“Evet, ben bir libertenim, itiraf ediyorum, bu konuda akla gelebilecek her şeyi düşündüm; ama düşündüğüm, tasarladığım şeyleri elbette yapmadım ve kesinlikle de yapmayacağım. Ben bir libertenim, adi suçlu ya da katil değil.” Tüm zamanların en lanetli yazarı Marquis de Sade kendini böyle ifade etmişti. O, ömrü boyunca tüm Fransız politik rejimlerinin zindan müdavimiydi. Monarşi koşullarında demokrat, 1789’da devrimci bir aktivist... olan bu müebbet isyancı, hep orta yolu reddetmenin peşinde koştu. G. Apollinaire, A. Breton, O. Wilde, O. Mirbeau ve M. Heine gibi edebiyat devleri sayesinde gün ışığına çıkmış olan Sade’ın eserleri, yirminci yüzyılda felsefe, düşünce ve edebiyat alanında vazgeçilmez bir referans noktasına dönüşmüş; Dostoyevski dahil sayısız yaratıcının ilham kaynağı olmuştur. Başyapıtı olan Yatak Odasında Felsefe ise tüm dünya dillerine çevrilerek milyonlarca adet basılmış, birçok kez sinemaya uyarlanmış, özgür ve özgün düşüncenin doruğu olarak kabul edilmiştir. Genç bir kıza teorik ve pratik libertenlik eğitiminin verildiği Yatak Odasında Felsefe, metafiziğin, ahlakın, tarihin, felsefenin sık sık araya girdiği, 1795 tarihli yedi diyalogdan oluşuyor.

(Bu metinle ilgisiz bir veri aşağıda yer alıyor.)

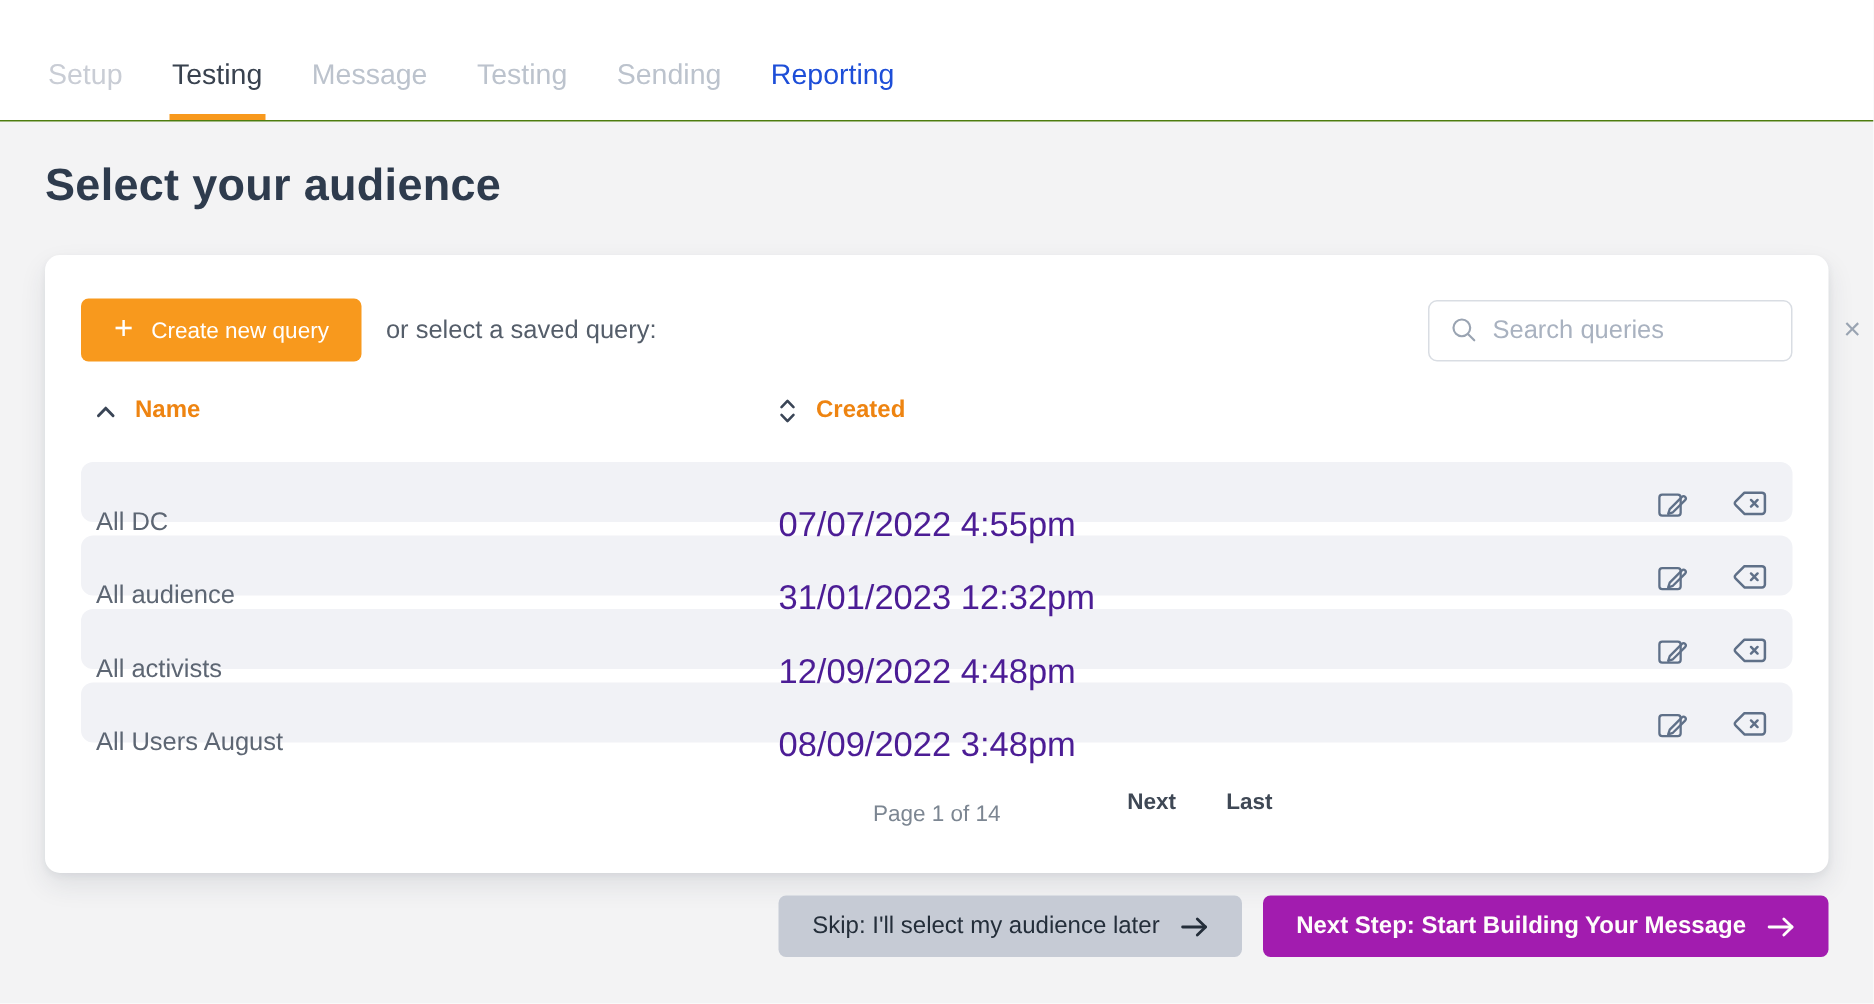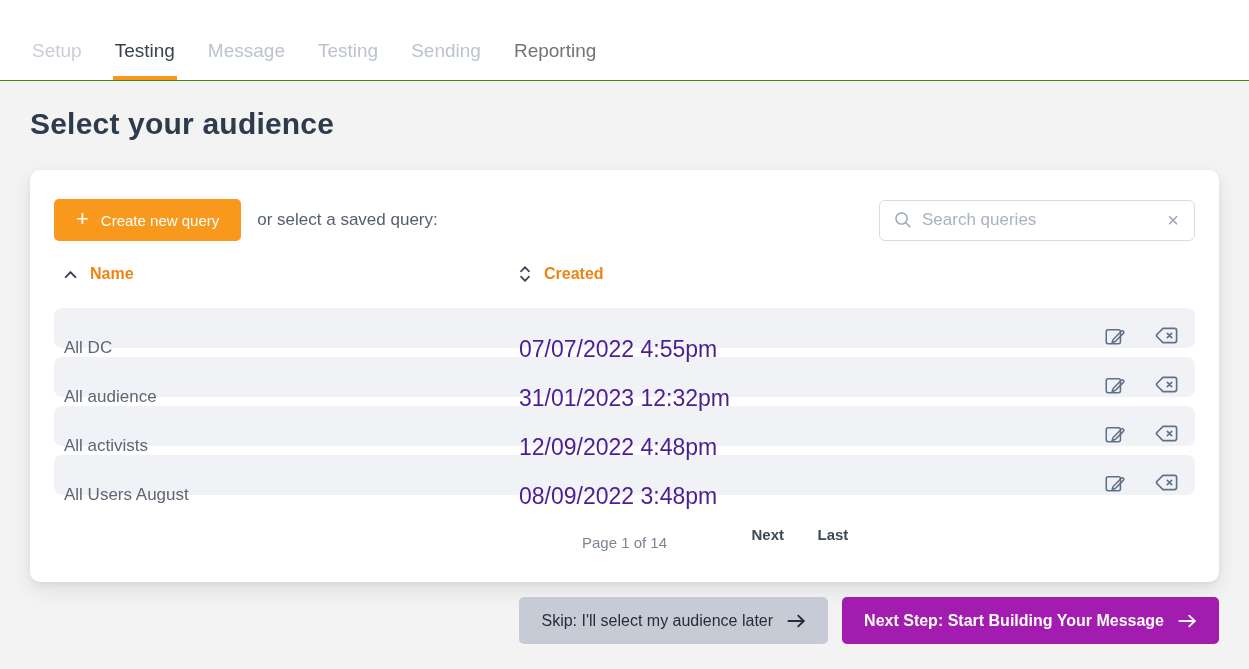--- a/index.html
+++ b/index.html
@@ -21,7 +21,7 @@
   }
   .tab.state-first { color:#c9cdd5; }
   .tab.state-active { color:#39424f; border-bottom-color:#f8991d; }
-  .tab.state-disabled { color:#737373; }
+  .tab.state-disabled { color:#1d4ed8; }
 
   
   .content { padding:26px 30px 0; }

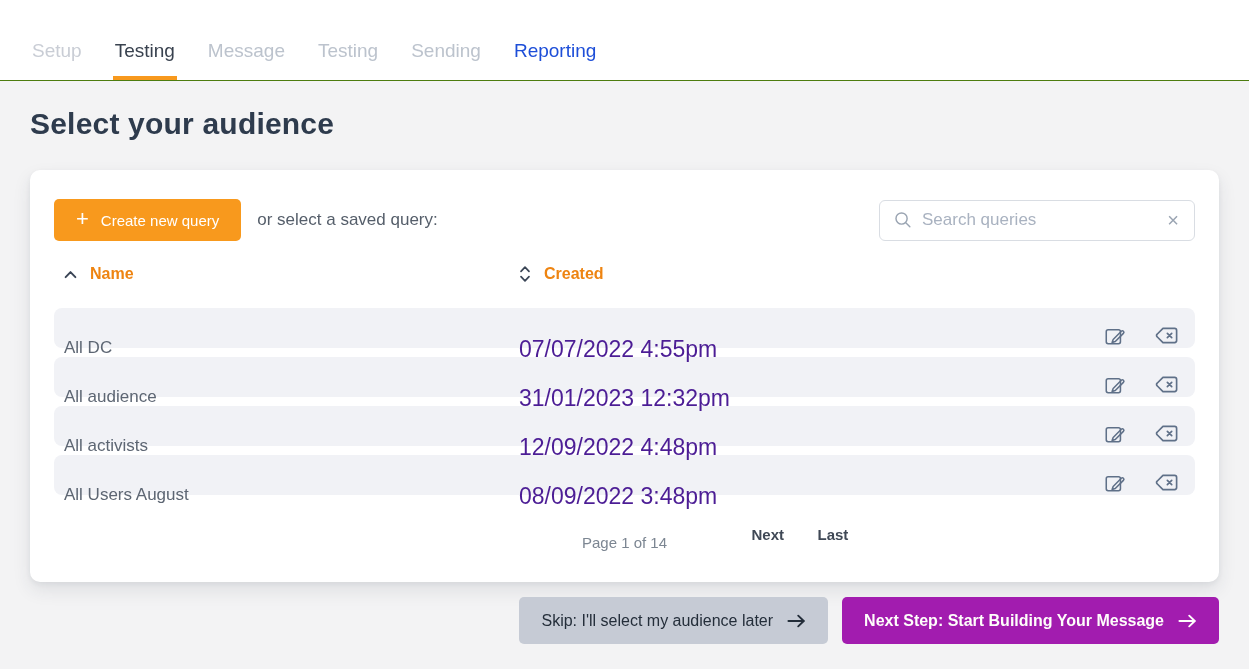--- a/index.html
+++ b/index.html
@@ -45,7 +45,7 @@
   .or-text { margin-left:16px; font-size:17px; color:#555e6a; }
 
   .searchbox {
-    margin-left:auto; width:316px; height:41px;
+    margin-left:auto; width:243px; height:41px;
     border:1px solid #d9dde3; border-radius:6px; background:#fff;
     display:flex; align-items:center; padding:0 12px 0 14px; gap:10px;
   }

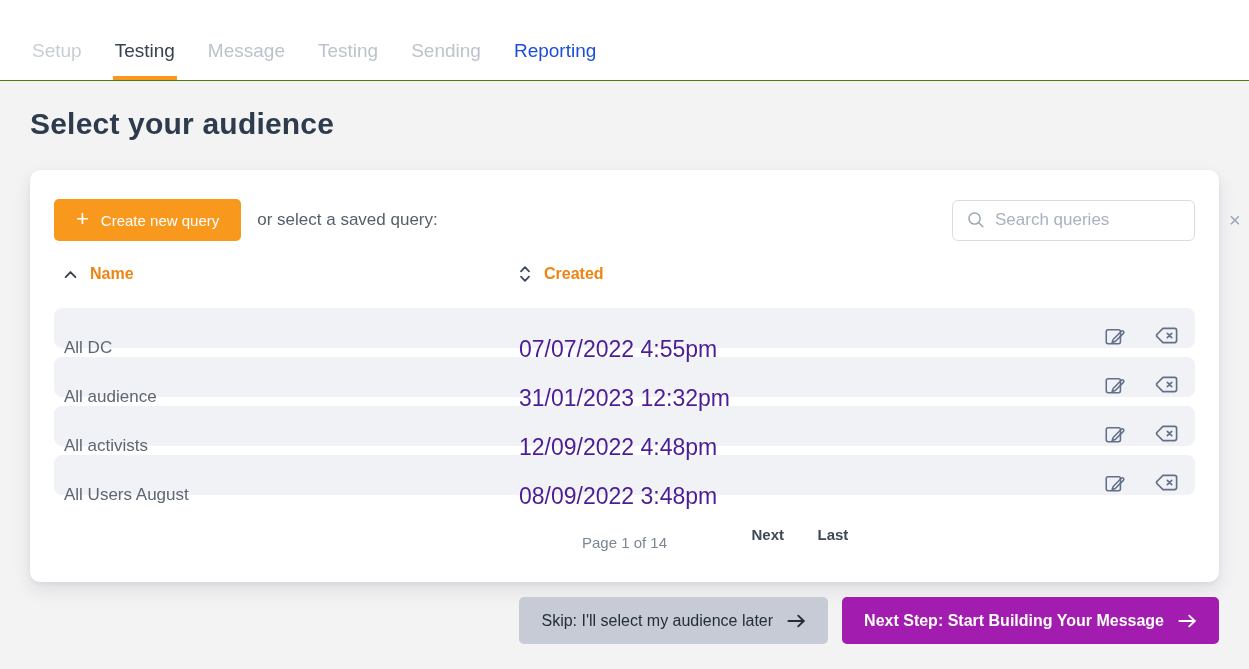--- a/index.html
+++ b/index.html
@@ -86,7 +86,7 @@
   .footer-actions { display:flex; justify-content:flex-end; gap:14px; margin-top:15px; }
   .btn-footer {
     display:flex; align-items:center; gap:14px; border:none; border-radius:5px;
-    height:47px; padding:0 22px; font-size:16px; cursor:pointer; font-family:inherit;
+    height:41px; padding:0 22px; font-size:16px; cursor:pointer; font-family:inherit;
   }
   .btn-skip { background:#c6cbd5; color:#242e3a; }
   .btn-nextstep { background:#a21caf; color:#fefdfb;font-weight:bold; }

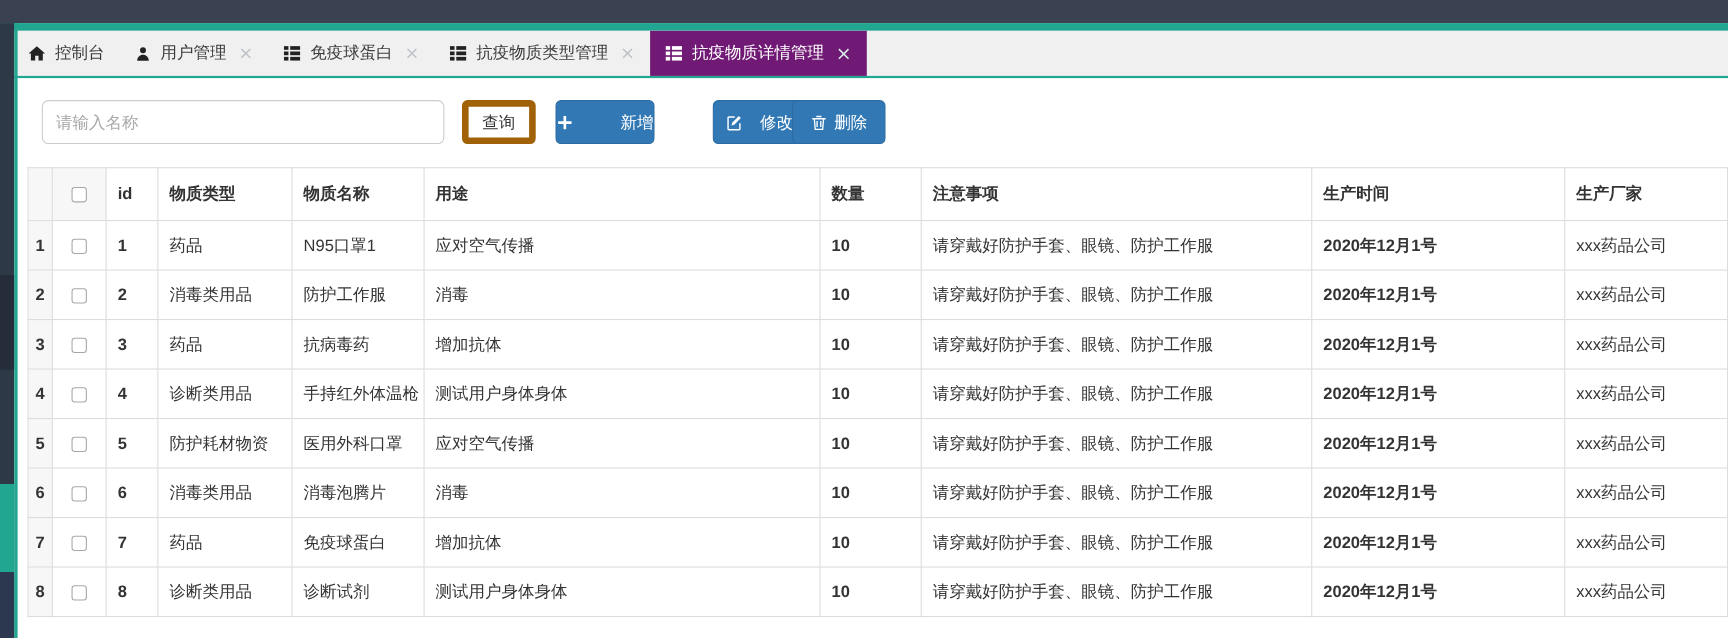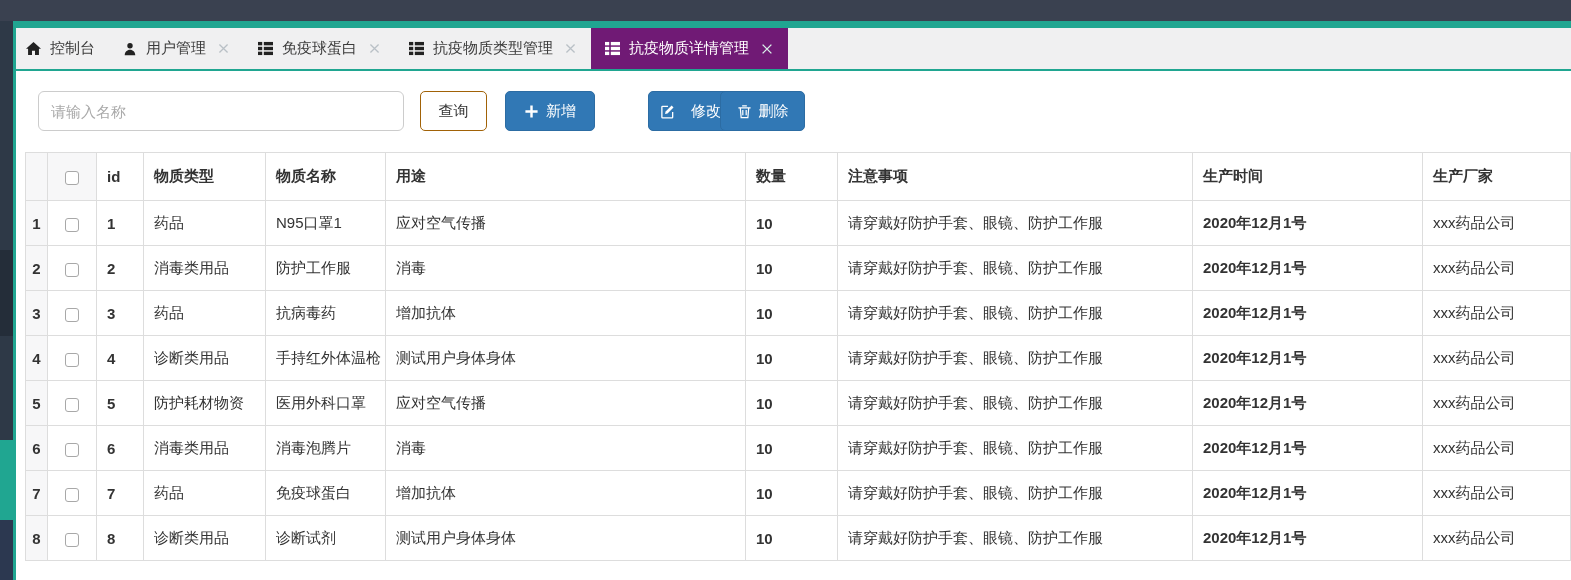--- a/index.html
+++ b/index.html
@@ -34,7 +34,7 @@
   .btn { position:absolute; top:91px; height:40px; display:inline-flex; align-items:center;
     justify-content:center; gap:7px; font-size:15px; border-radius:5px; cursor:pointer;
     font-family:"Liberation Sans","DejaVu Sans",sans-serif; }
-  .btn-plain { left:420px; width:67px; background:#fff; border:1px solid #a16207; color:#333; }
+  .btn-plain { left:420px; width:67px; background:#fff; border:6px solid #a16207; color:#333; }
   .btn-blue { background:#3178b5; border:1px solid #2c6ca3; color:#fff; }
   .btn-add { left:505px; width:90px; }
   .btn-edit { left:648px; width:85px;gap:16px; }

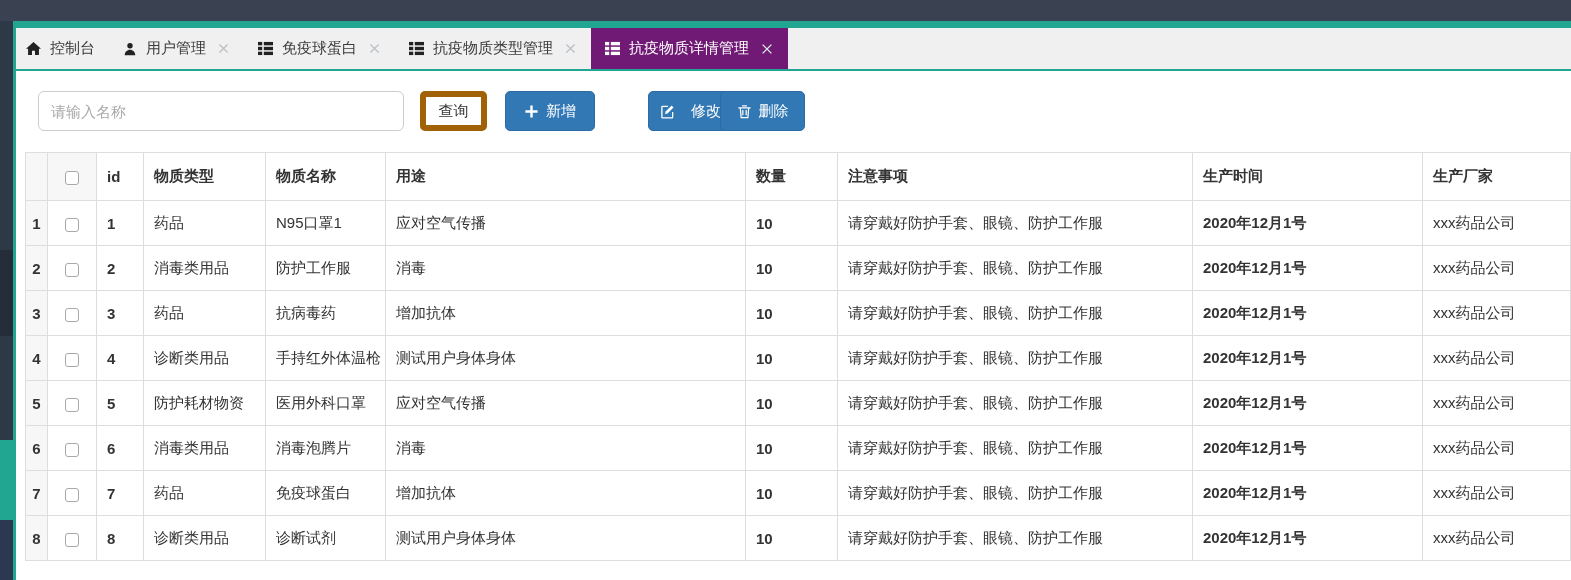--- a/index.html
+++ b/index.html
@@ -36,7 +36,7 @@
     font-family:"Liberation Sans","DejaVu Sans",sans-serif; }
   .btn-plain { left:420px; width:67px; background:#fff; border:6px solid #a16207; color:#333; }
   .btn-blue { background:#3178b5; border:1px solid #2c6ca3; color:#fff; }
-  .btn-add { left:505px; width:90px; }
+  .btn-add { left:505px; width:90px;justify-content:space-between; }
   .btn-edit { left:648px; width:85px;gap:16px; }
   .btn-del { left:720px; width:85px; }
   .btn svg { flex:0 0 auto; }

Diderot ve Rousseau’nun natüralizminin mirasçısı, Pascal’ın savunucusu olan Sade, bu eserinde on sekizinci yüzyılın düşünce akımlarına saldırıyor; özgür düşünceye sonuna kadar bağlı biri olarak doğayı yüceltiyor, şiddet de dahil her şeyin doğallığını savunuyor. Yalnızca cinselliği değil aynı zamanda etik, metafizik ve estetik algıyı da altüst ediyor. Ona göre “hayal gücü düzenin düşmanı.” Baştan sona neşe ve kara mizah duygusunun egemen olduğu bu eser, fikir ve edebiyat tarihinde bir başyapıt olarak kabul görmüştür. Büyük fikirler yüzünden ahlakı bozulacak kişiye yazıklar olsun! Felsefi düşünceler içinden yalnızca kötü olanları çekip almayı bilen, ahlakı her şeyle bozulan bu kişilere yazıklar olsun! Bunların ahlakının Seneca ya da Charron okuyarak bozulmadığını kim ileri sürebilir? Ben asla onlara hitap etmiyorum! Marquis de Sade
Sade, günümüzde türlü görünümler altında dönen temel soruna eğilmemizi istiyor bizim: İnsanın insanla ilişkilerine eğilmemizi.